New Study Links Texas Quakes to Fracking Wells

From Popular Mechanics

Geophysicsts saw in a new study that a 2012 earthquake in East Texas was caused by wastewater injection, a waste product practice by the fracking industry.

Registering 4.8 on the Richter scale, the earthquake was the strongest in the recorded history of the region. At the time, scientists told CNN they suspected nearby injection wells were responsible. A new study in Science, "Surface uplift and time-dependent seismic hazard due to fluid injection in eastern Texas," backs up that hypothesis using Interferometric Synthetic Aperture Radar (InSAR).

InSAR is a "technique for mapping ground deformation using radar images of the Earth's surface that are collected from orbiting satellites," according to the U.S. Geological Survey. It's regularly used to monitor volcanoes. In East Texas, it could detect changes in the of Earth's surface at the scale of centimeters.

Setting InSAR's eye on four high-volume wells used for wastewater disposal, the researchers began to track the changes in the Earth.
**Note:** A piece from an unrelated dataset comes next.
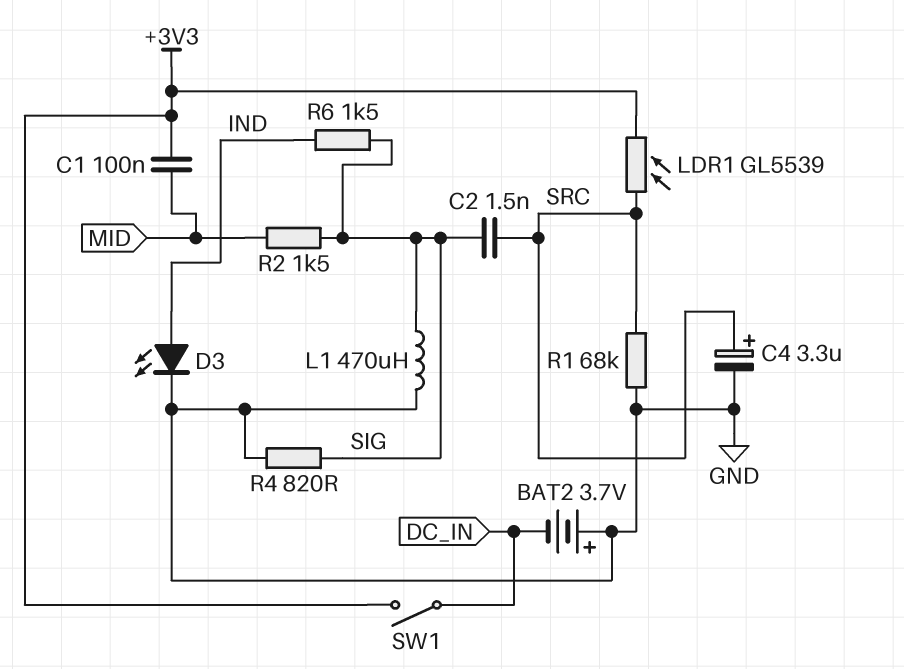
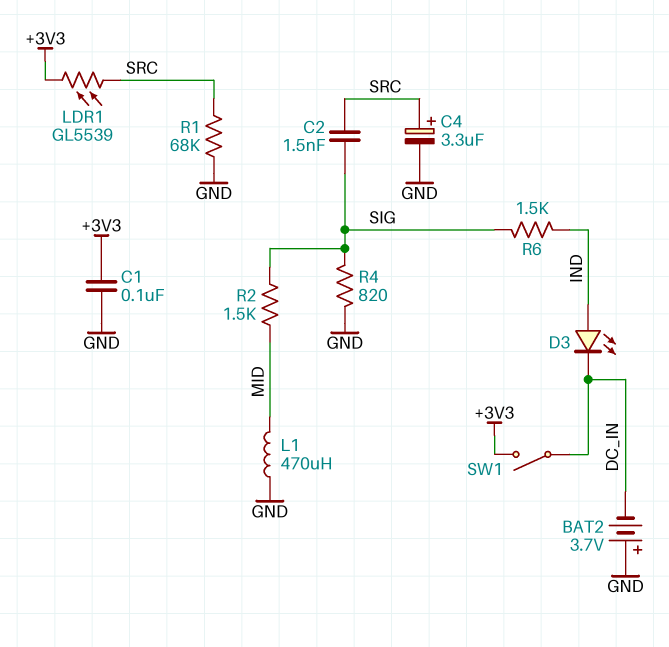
C1: 100nF (+3V3, MID) -> 100nF (+3V3, GND)
D3: LED (A IND, K GND) -> LED (A IND, K DC_IN)
L1: 470uH (GND, SIG) -> 470uH (GND, MID)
Wastewater injection wells handle a byproduct of fracking, which study co-author William Ellsworth compares to "ancient ocean water" in that it is "too salty and too contaminated with other chemicals to treat economically, so the only viable solution at present is to put it back underground." The wells then push that wastewater thousands of feet underground, although distances vary per well.
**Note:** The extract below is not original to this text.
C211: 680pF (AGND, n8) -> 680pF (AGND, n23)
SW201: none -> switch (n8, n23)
Looking at wells close to the earthquake's epicenter determined that wastewater injection from shallow wells resulted in detectable ground uplift at distances up to 5 miles. The deeper wells affected pore pressure, which refers to "the pressure exerted by a column of water from the formation's depth to sea level." By creating an impasse in the rock, the injection well forced the pore pressure downwards until it hit an ancient fault line.

There was only one injury in the 2012 quake, which destroyed a few TVs and chimneys. But, Ellison notes, the "recent upturn in seismicity in Oklahoma and Kansas commonly happens where injection occurs close to the crystalline basement, so we're getting lots of earthquakes in those places." Where there are injection wells, it seems, earthquakes have the potential to follow.